Textauszug
::::

Praxisbeispiel: Mieterstrom, EE 40 Plus & Barrierefreiheit

Ob Strom vom eigenen Dach, Energieverbrauch per App überblicken, barrierefreier Wohnraum oder Energieeffizienzstandard 40 Plus: Das Mehrfamilienhaus von Markus Preckwinkel aus Bogen bietet ein spannendes Praxisbeispiel für einen Neubau, den es so bisher in der Region noch nicht gegeben hat.

Das Gebäude mit Effizienzhaus-Stufe 40 Plus versorgt seine sieben Wohneinheiten mit Mieterstrom von der eigenen PV-Anlage auf dem Dach. Zusammen mit einem hauseigenen Blockheizkraftwerk sorgt diese für Stromautarkie. Doch im Zentrum der Planung stand zunächst ein sozialer Aspekt. “Grundmotivation für den Neubau war die Schaffung von barrierefreiem Wohnraum für Rollstuhlfahrende und sozialem Wohnungsbau”, erklärt Markus Preckwinkel, der unter anderem auch ehrenamtlich VdK-Barriereberater ist. Zur Barrierefreiheit gehört für ihn mehr als ein Aufzug und stufenlose Türschwellen. Auch die ausreichende Geräumigkeit für Wendemanöver, Sicherheitsmarkierungen an Glastüren oder die Möglichkeit einer Sprachausgabe an Klingelanlagen gehören hier zum Standard.

Fotos: Annemarie Bruckert und Markus Preckwinkel

Doch auch die Themen Effizienz und Autarkie spielten bei den Planungen eine große Rolle. “Wir haben uns für den höchsten Effizienzgrad für einen KfW-geförderten Neubau entschlossen, auch wenn das zu dieser Zeit alles andere als üblich war. Der Endenergiebedarf des Gebäudes liegt bei lediglich 33 kWh/(m2 a)”, so der Bauherr aus Bogen. Zudem seien wo möglich auch Dämmmaterialien aus Nachwachsenden Rohstoffen eingesetzt worden, wie z. B. Holzfaserdämmplatten und Ziegel mit Holzkern mit entsprechend niedrigen Wärmeleitwerten.

::::

Bereitgestelltes Material
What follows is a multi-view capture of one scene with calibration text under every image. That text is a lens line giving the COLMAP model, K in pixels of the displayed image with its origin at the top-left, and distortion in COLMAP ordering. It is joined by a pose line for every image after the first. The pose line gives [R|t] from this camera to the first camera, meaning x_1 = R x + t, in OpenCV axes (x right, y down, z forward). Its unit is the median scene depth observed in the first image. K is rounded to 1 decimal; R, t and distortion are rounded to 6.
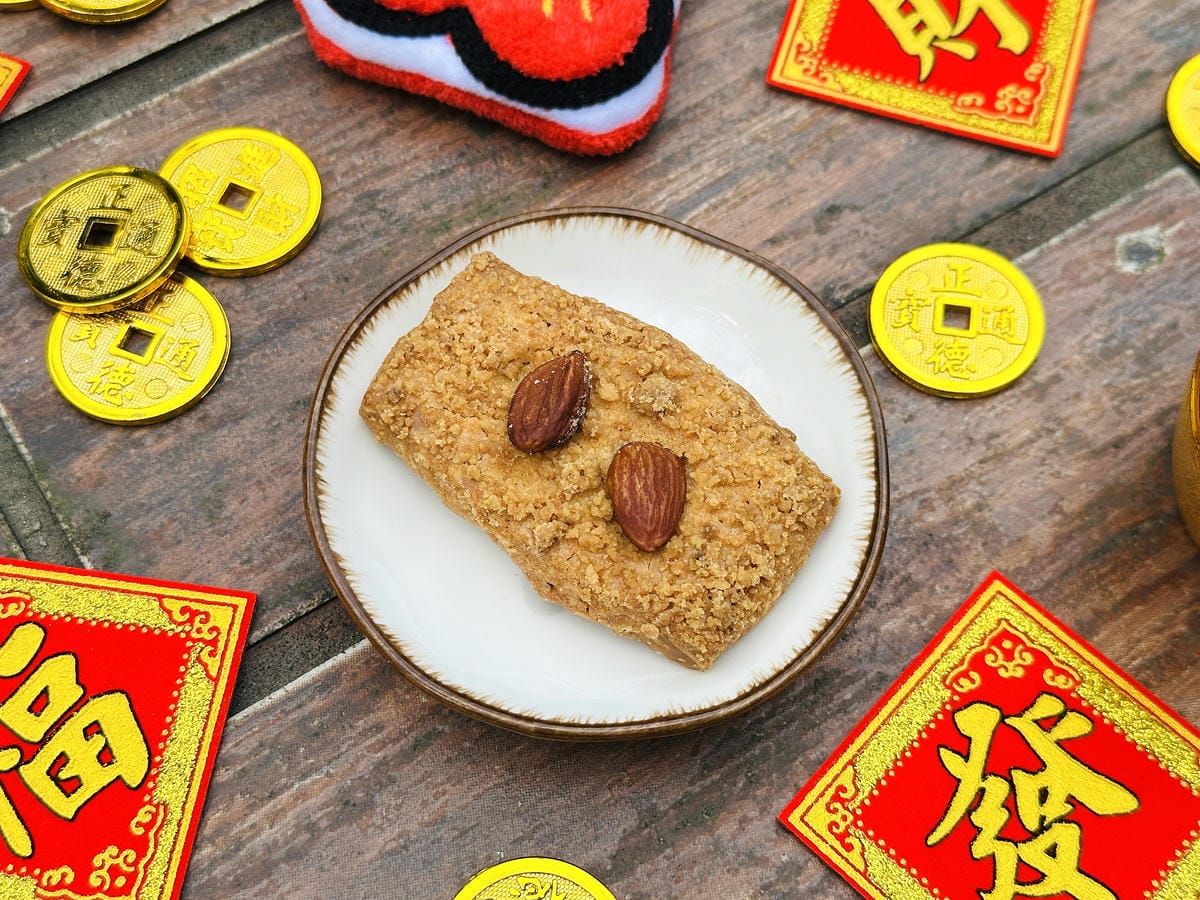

::::

Aufgabe
Ändere im Textauszug die Passage von "Praxisbeispiel: Mieterstrom, EE" bis "nicht gegeben hat." so ab, dass "Mehrfamilienhaus" durch "Wohnhaus" ersetzt ist, und gib sie vollständig wieder.

Lösung
Praxisbeispiel: Mieterstrom, EE 40 Plus & Barrierefreiheit

Ob Strom vom eigenen Dach, Energieverbrauch per App überblicken, barrierefreier Wohnraum oder Energieeffizienzstandard 40 Plus: Das Wohnhaus von Markus Preckwinkel aus Bogen bietet ein spannendes Praxisbeispiel für einen Neubau, den es so bisher in der Region noch nicht gegeben hat.